Si è concluso in queste ore il processo di secondo grado a carico di Said Mechaquat, l’uomo che si macchiò dell’omicidio ai Murazzi, a Torino, in cui perse la vita il giovane Stefano Leo, 33enne di Biella. I giudici della Corte d’Assise d’Appello del capoluogo piemontese hanno confermato la sentenza di primo grado, condannando il killer a 30 anni di reclusione. L’omicidio fu commesso la mattina del 23 febbraio 2019 quando Stefano fu colpito con una coltellata alla gola.
Pochi giorni dopo il delitto, Said Mechaquat si consegnò motivando cosa lo avesse spinto ad uccidere. Il motivo fu incredibile: “era troppo felice”. Agli inquirenti spiegò, un mese dopo l’assassinio di Stefano: “Volevo farla pagare alla città di Torino. L’ho ucciso perché era giovane e felice. Volevo fare qualcosa di eclatante”. Come spiega Adnkronos, la Corte d’Appello di Torino nel confermare la condanna a 30 anni ha respinto le richieste avanzate dalla difesa dell’uomo che aveva chiesto una nuova perizia psichiatrica a carico del proprio assistito e il riconoscimento delle attenuanti generiche.
Omicidio Stefano Leo ai Murazzi: killer condannato a 30 anni in Appello
Dopo la sentenza di secondo grado sull’omicidio di Stefano Leo, ad intervenire è stata anche la madre del giovane ucciso ai Murazzi. La signora Mariagrazia Chiri ha così commentato la decisione dei giudici di condannare Mechaquat a 30 anni di reclusione: “Abbiamo avuto giustizia, resta l’immenso dolore”. Ai microfoni di Adnkronos ha confidato: “Posso solo dire che la nostra richiesta di giustizia è stata accolta anche se poi rimane la tragedia che sappiamo però era quello che speravamo”.

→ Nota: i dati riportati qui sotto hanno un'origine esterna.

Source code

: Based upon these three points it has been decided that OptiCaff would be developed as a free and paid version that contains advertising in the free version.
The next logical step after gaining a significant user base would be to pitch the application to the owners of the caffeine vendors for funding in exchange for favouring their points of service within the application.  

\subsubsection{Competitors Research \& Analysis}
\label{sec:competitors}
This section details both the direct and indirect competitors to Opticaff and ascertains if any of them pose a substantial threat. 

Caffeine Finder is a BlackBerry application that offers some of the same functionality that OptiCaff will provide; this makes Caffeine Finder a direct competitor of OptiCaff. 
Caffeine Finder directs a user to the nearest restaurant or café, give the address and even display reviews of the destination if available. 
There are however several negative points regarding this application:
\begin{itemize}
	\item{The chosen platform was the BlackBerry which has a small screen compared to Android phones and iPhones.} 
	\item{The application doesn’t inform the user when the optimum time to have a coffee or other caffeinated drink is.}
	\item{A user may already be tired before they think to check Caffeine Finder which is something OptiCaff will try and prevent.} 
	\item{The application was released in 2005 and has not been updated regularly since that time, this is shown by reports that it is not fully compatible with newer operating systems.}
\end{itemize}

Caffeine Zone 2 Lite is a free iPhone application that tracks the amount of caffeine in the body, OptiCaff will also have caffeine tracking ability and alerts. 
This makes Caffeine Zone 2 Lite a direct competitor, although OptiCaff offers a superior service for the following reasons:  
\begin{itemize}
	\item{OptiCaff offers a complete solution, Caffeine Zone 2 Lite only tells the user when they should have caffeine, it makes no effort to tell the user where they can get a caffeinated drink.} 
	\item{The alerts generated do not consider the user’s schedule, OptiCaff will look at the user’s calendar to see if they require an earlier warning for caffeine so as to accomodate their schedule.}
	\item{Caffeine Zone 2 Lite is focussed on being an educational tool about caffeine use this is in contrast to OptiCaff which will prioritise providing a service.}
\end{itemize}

Nel corso dell’udienza finale l’imputato ha chiesto scusa per il suo gesto. “Abbiamo avuto conferma che la giustizia ha fatto quello che doveva fare”, ha commentato la madre della vittima, mentre sul comportamento di Said si è limitata a dire: “E’ una questione privata, non voglio commentare”. Stefano Leo non conosceva il suo killer: fu ucciso mentre stava recandosi al lavoro. Secondo il sostituto procuratore generale Giancarlo Avenati Bassi, Said Mechaquat agì come un “terrorista privato” uccidendo Stefano Leo come estremo passaggio di un prolungato stalking alla ex fidanzata che lo aveva lasciato.